Our Duster Comfort TCe 150 4x2 automatic cost £18,845 although it featured both available options which saw the final price increase to £19,690.
When it comes to running costs, the car could deliver a combined 44.8mpg with carbon emissions of 142g/km. This CO2 output would result in a first-year road tax charge of £220 dropping to the standard fee of £155 after 12 months.
If fuel efficiency is a key factor and you cover long distances, then the diesel Blue dCi 115 model can deliver up to 53.8mpg with carbon emissions from 124g/km.
Our Duster test car sits in insurance group 21.
Quality & Reliability
Reliability seems to be an area that the Duster does score well in with the car often featuring surprisingly high in customer satisfaction surveys.
The latest generation Duster boasted upgrades throughout the cabin with improved fixtures and trimmings. And now Dacia has improved things once again.
The seat upholstery is nicer plus the fabric and shape of the headrests has been enhanced for improved ergonomics. The slimmer profile improves the visibility for back seat passengers looking forwards.
Costs for the car’s production have been kept as low as possible as more than 50 per cent of the new Duster components are shared with other Dacia and Renault vehicles.
The downside is the amount of hard plastic throughout the cabin. While it can be practical to wipe up spills, it also tends to look jaded and scratched after a while.
All new Dacia models are covered by a three-year, 60,000-mile warranty.
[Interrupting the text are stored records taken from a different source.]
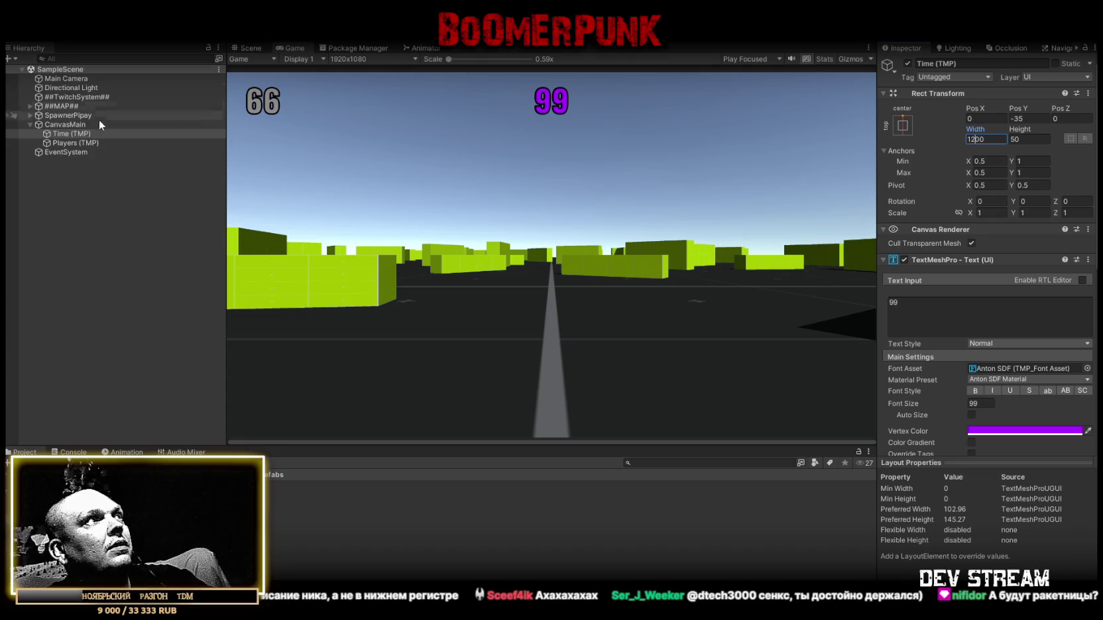
click(66, 134)
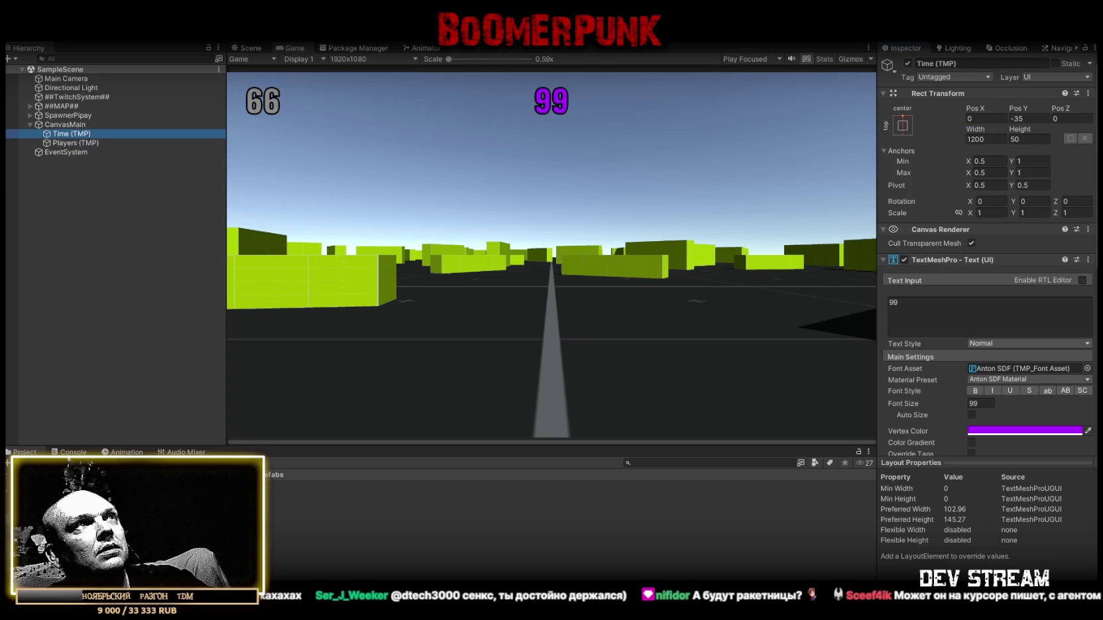
Add a Delayed Destroy script component to the Time (TMP) counter by searching 'dest'.
scroll(975, 362, down, 6)
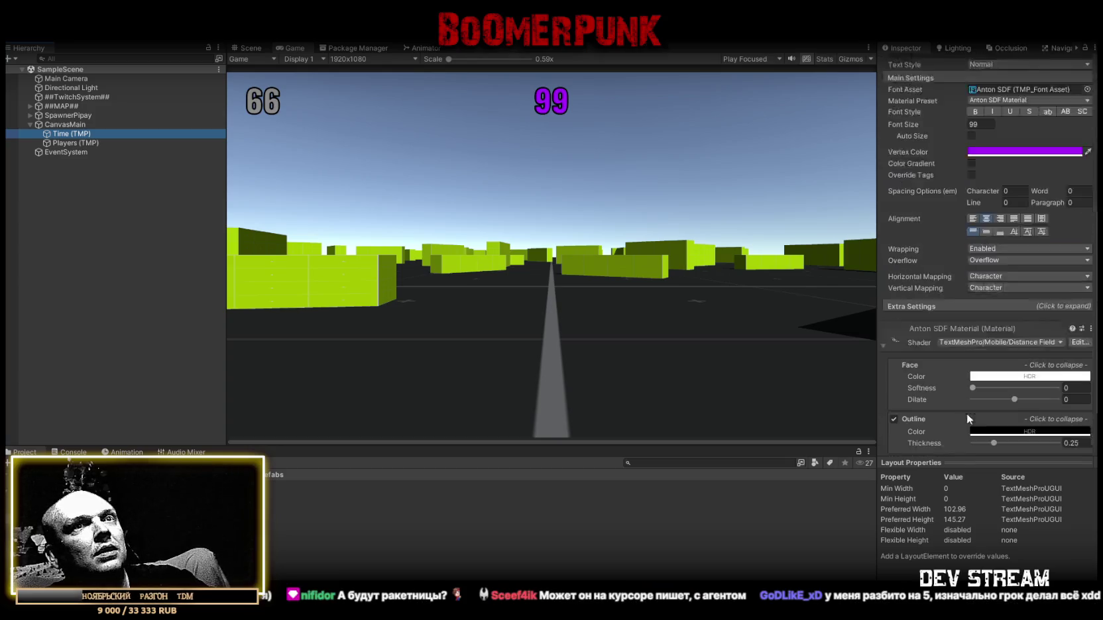
click(988, 442)
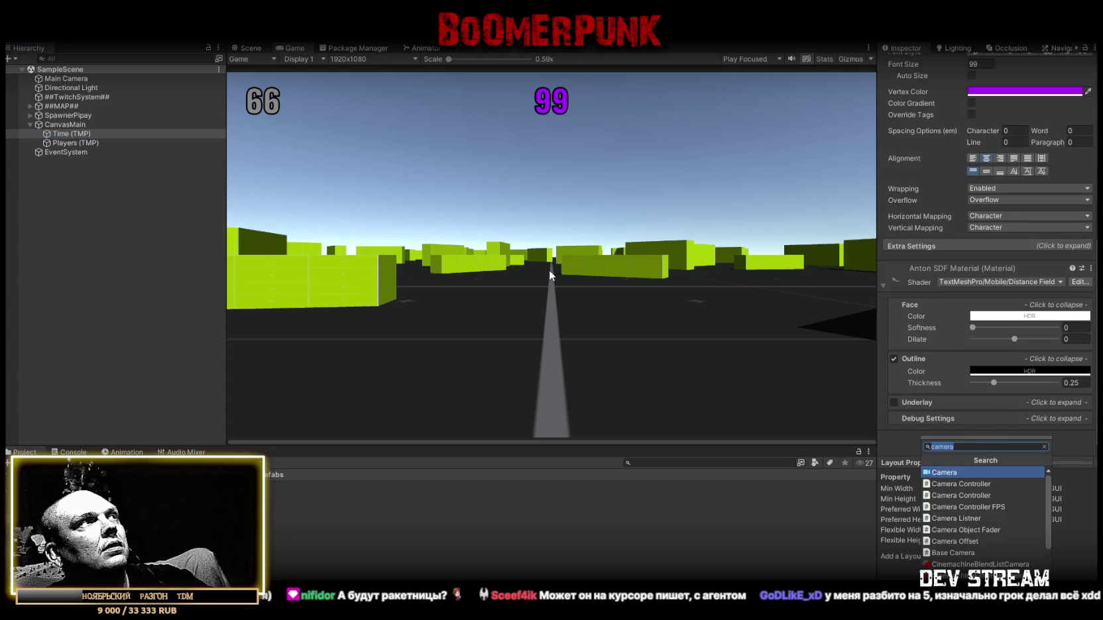
click(75, 133)
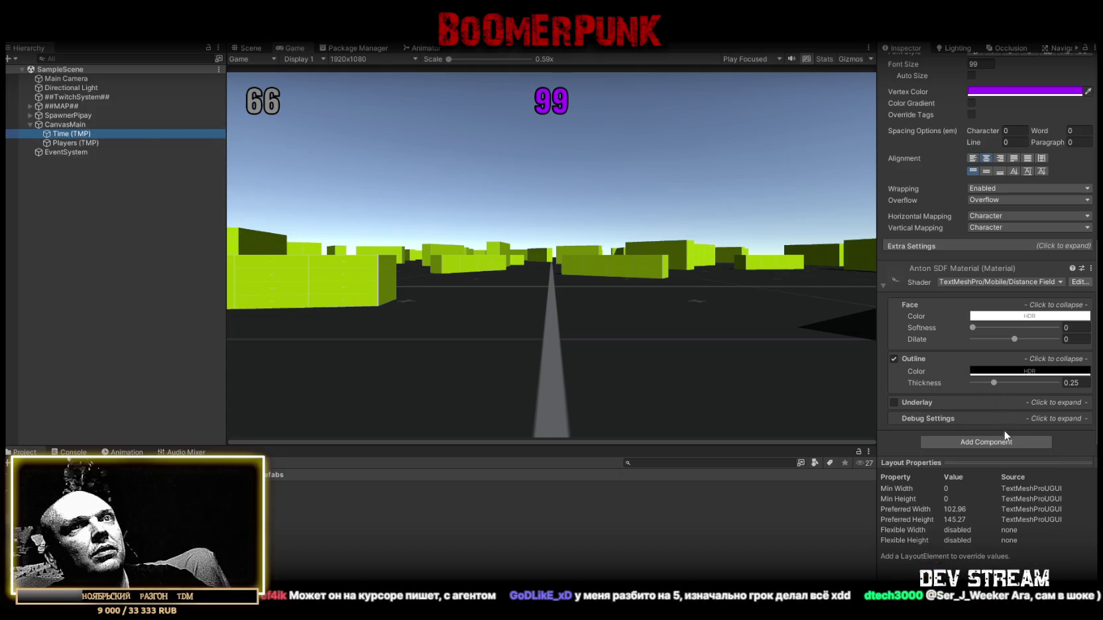
click(979, 442)
text(вуые)
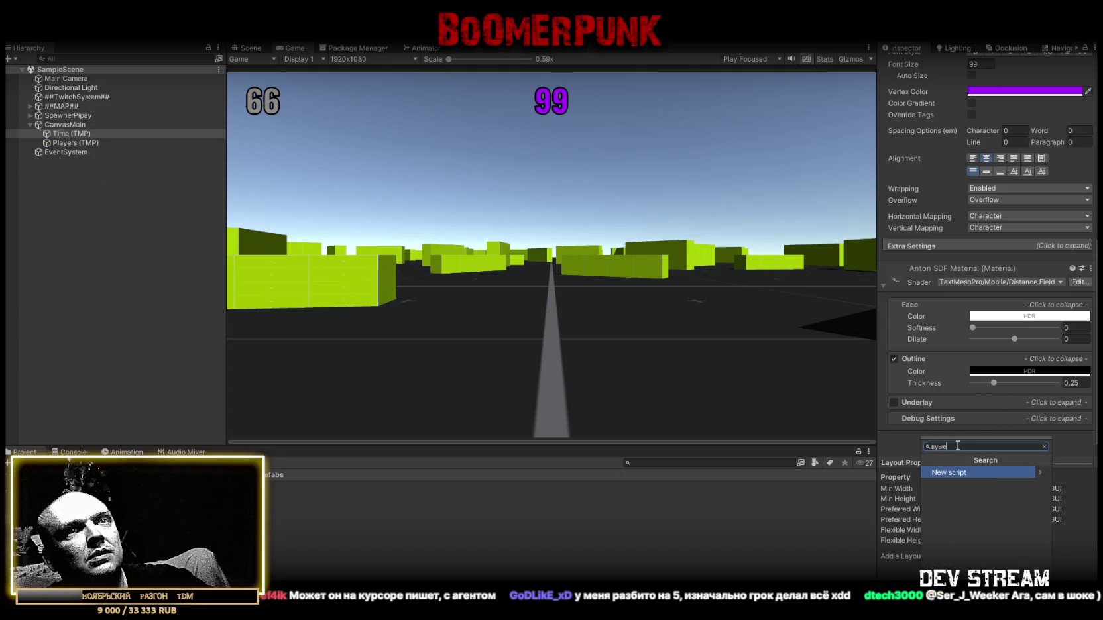
text(dest)
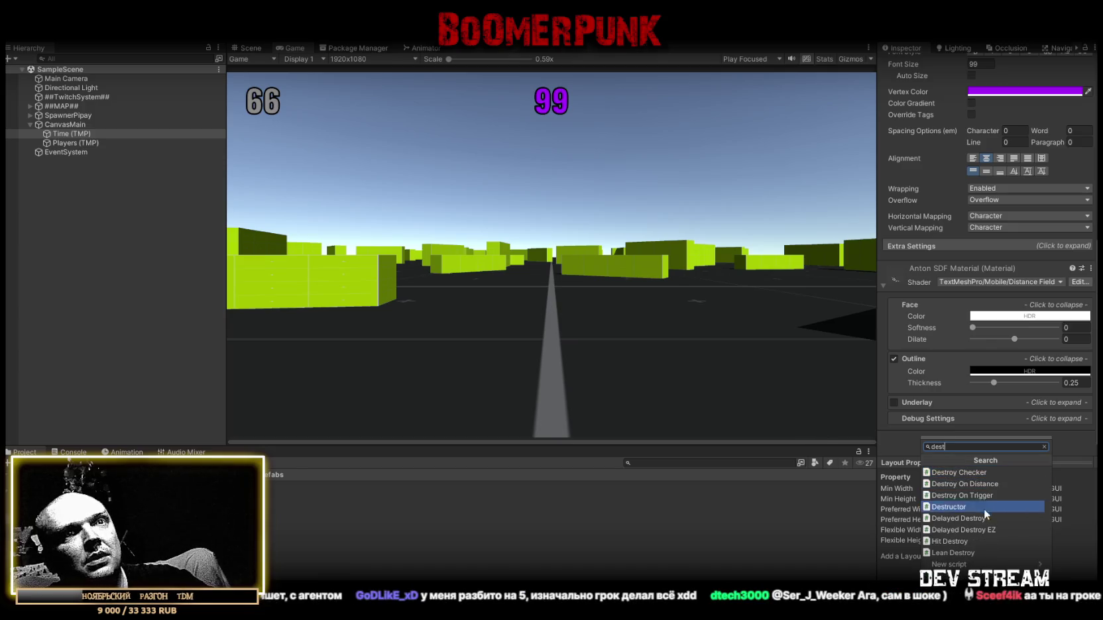
click(975, 518)
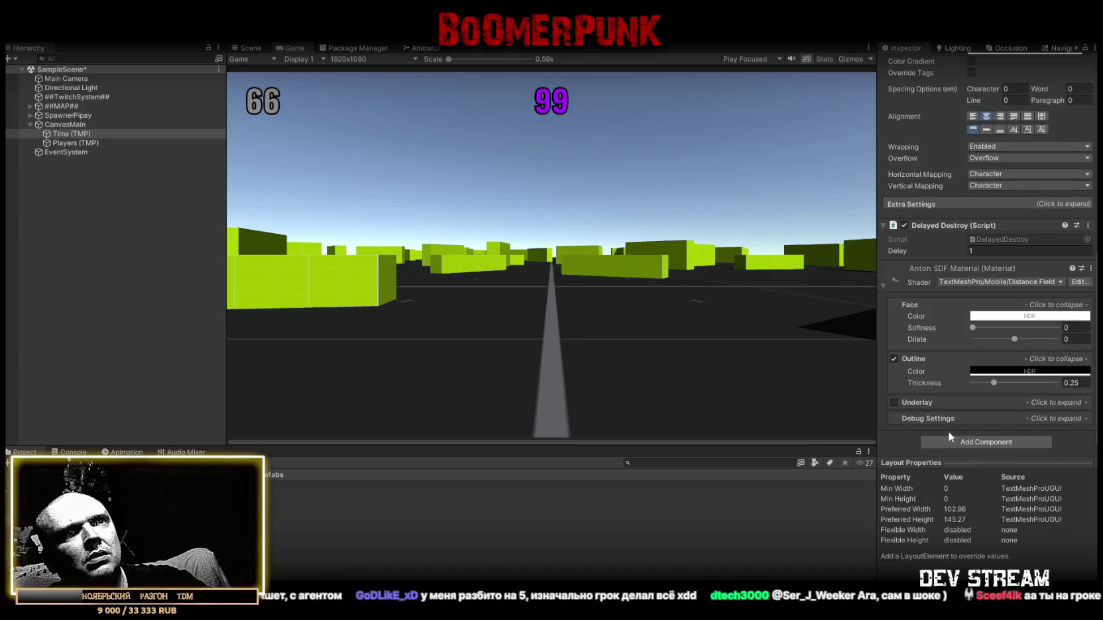
scroll(968, 265, up, 1)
However, there is the option of a Peace of Mind extended warranty that offers up to six years and 100,000 miles of cover.
The company also offers a range of simple Servicing Plans to stay on top of maintenance schedules and costs.
Safety & Security
While reliability may be a Dacia strength, safety unfortunately isn’t. The 2017 Duster was awarded three out of five stars when tested for its Euro NCAP safety rating, but the testing process has become stricter since then. Proof of that fact was the Duster’s sister model – the Sandero – being awarded just two stars recently.
New Duster will not need to be tested again, so carries over the same three-star rating. However, safety specifications have been upgraded on the car.
It features the latest electronic stability control, along with blind spot warning, park assist, hill start assist, adaptive hill descent control (4X4 versions), Isofix fittings on both outer rear seats, anti-lock brakes and emergency brake assist, plus a full suite of airbags.
However, there is no automatic emergency braking to help prevent forward collisions, which is a standard feature on many rivals and part of the reason the car was marked down by Euro NCAP, with just 37 per cent awarded for safety assist systems and 56 per cent for pedestrian safety.
Security is taken care of via a Thatcham-approved engine immobiliser.
Since launching in the UK back in 2013, the Duster has proved a trailblazer for the Dacia name delivering SUV practicality at city car prices. It has gone on to sell nearly two million models and these latest improvements raise the bar once again.